Masaru Takumi, the 61-year-old deputy godfather of the Kobe- based syndicate, was gunned down by four men who burst into the cafeteria of the New Kobe Oriental Hotel on Thursday afternoon.

A 69-year-old dentist, said to be an innocent bystander, was seriously injured in the shootout, described as the most serious attack on a "yakuza" leader since 1985, when Masahisa Takenaka, the Yamaguchi-gumi godfather at the time, was gunned down by members of the rival Ichiwa-kai gang from Osaka.

The 1985 attack, in which Takenaka's deputy and another member were also killed, triggered a two-year war between the two groups, which left 25 people dead and 72 others injured, including innocent bystanders.

"This may develop into the biggest yakuza conflict since the war between Yamaguchi-gumi and Ichiwa-kai," said a police investigator quoted in yesterday's edition of Sports Nippon, an affiliate of Mainichi Shimbun.

Public shootouts are relatively rare in Japan, which maintains strict controls on the ownership of firearms. When rival gangs settle scores, they tend to do so in less crowded places and usually late at night.
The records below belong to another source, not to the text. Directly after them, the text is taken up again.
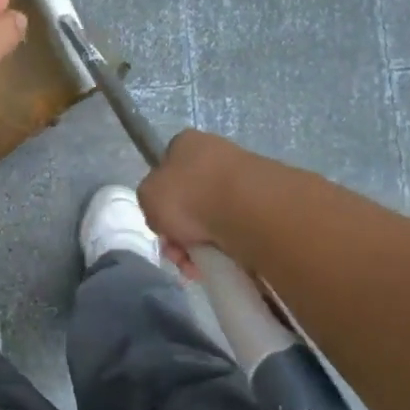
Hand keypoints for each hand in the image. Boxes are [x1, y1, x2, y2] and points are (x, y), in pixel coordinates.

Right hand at [138, 129, 248, 273]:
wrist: (245, 211)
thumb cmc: (188, 195)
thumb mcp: (147, 196)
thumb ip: (149, 201)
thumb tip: (166, 214)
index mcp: (186, 143)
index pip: (167, 170)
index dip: (160, 200)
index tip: (160, 224)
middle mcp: (215, 156)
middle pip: (188, 201)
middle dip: (179, 232)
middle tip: (177, 253)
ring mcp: (241, 180)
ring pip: (209, 220)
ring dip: (199, 245)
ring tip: (197, 265)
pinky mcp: (262, 206)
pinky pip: (233, 232)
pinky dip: (223, 249)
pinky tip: (219, 263)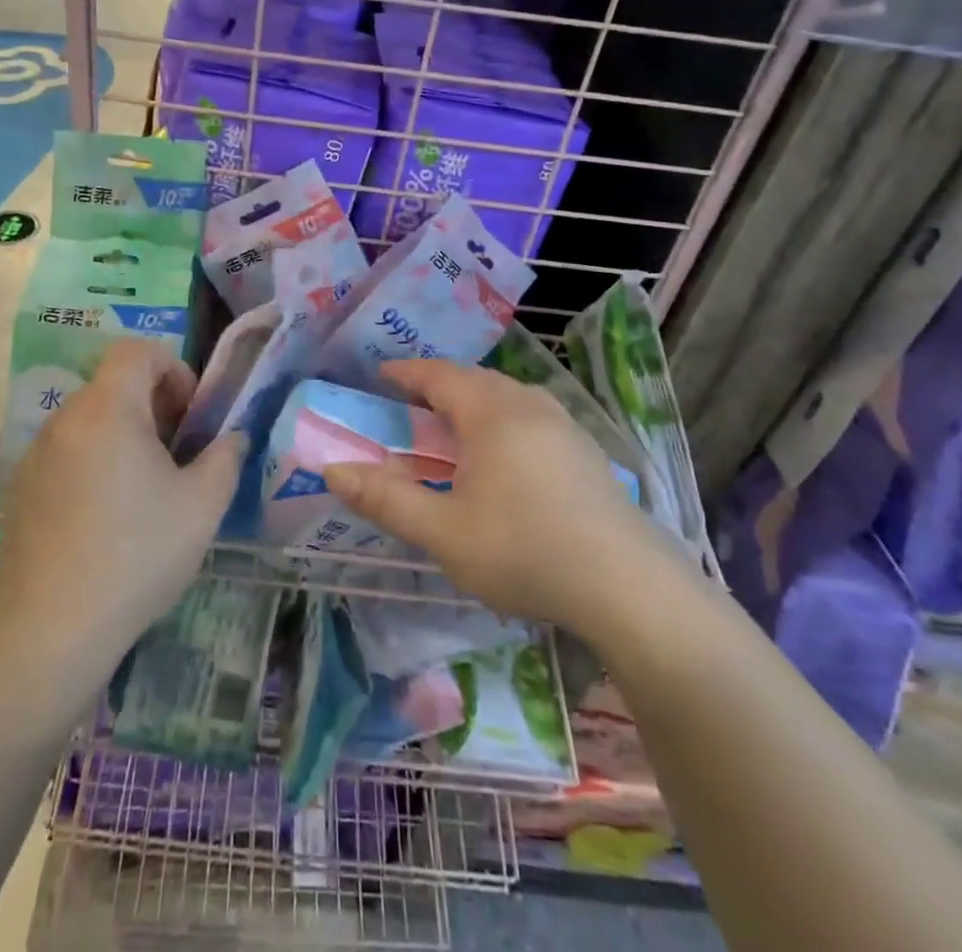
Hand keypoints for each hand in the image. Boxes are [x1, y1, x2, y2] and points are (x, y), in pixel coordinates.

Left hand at [0, 339, 242, 661]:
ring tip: (145, 487)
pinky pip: (67, 450)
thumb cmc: (137, 554)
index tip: (189, 415)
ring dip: (124, 433)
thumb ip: (225, 456)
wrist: (53, 629)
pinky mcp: (22, 487)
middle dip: (153, 404)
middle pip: (114, 384)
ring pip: (90, 419)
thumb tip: (231, 437)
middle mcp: (65, 418)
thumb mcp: (203, 504)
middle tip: (177, 453)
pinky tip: (106, 515)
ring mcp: (36, 453)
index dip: (172, 368)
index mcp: (107, 409)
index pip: (136, 351)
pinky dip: (94, 459)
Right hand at [323, 359, 671, 628]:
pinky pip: (531, 415)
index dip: (406, 372)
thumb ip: (385, 499)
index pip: (439, 375)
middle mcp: (528, 405)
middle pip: (474, 379)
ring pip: (507, 396)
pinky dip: (502, 418)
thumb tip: (332, 470)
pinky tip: (504, 455)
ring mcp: (564, 425)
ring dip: (473, 400)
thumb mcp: (444, 532)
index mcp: (491, 413)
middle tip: (410, 403)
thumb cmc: (526, 551)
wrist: (629, 588)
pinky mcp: (586, 451)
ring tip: (453, 426)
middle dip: (438, 385)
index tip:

The four gunmen in Thursday's attack were described as being young and casually dressed. Wearing baseball caps, they reportedly fired about 10 rounds before fleeing in a white sedan parked near the south entrance of the hotel.

Police have traced the car to the wife of the head of one of Yamaguchi-gumi's affiliated gangs, indicating the gangland killing was related to an internal struggle within the group, the Asahi Shimbun said.

Takumi headed his own gang within the syndicate, the Takumi- gumi, and had been criticized by militant Yamaguchi-gumi members for avoiding confrontations with gangs outside the umbrella of the syndicate, the newspaper said.

Atsushi Mizuguchi, a writer specializing in yakuza affairs, agreed the killing could be an internal affair but said further conflicts were certain.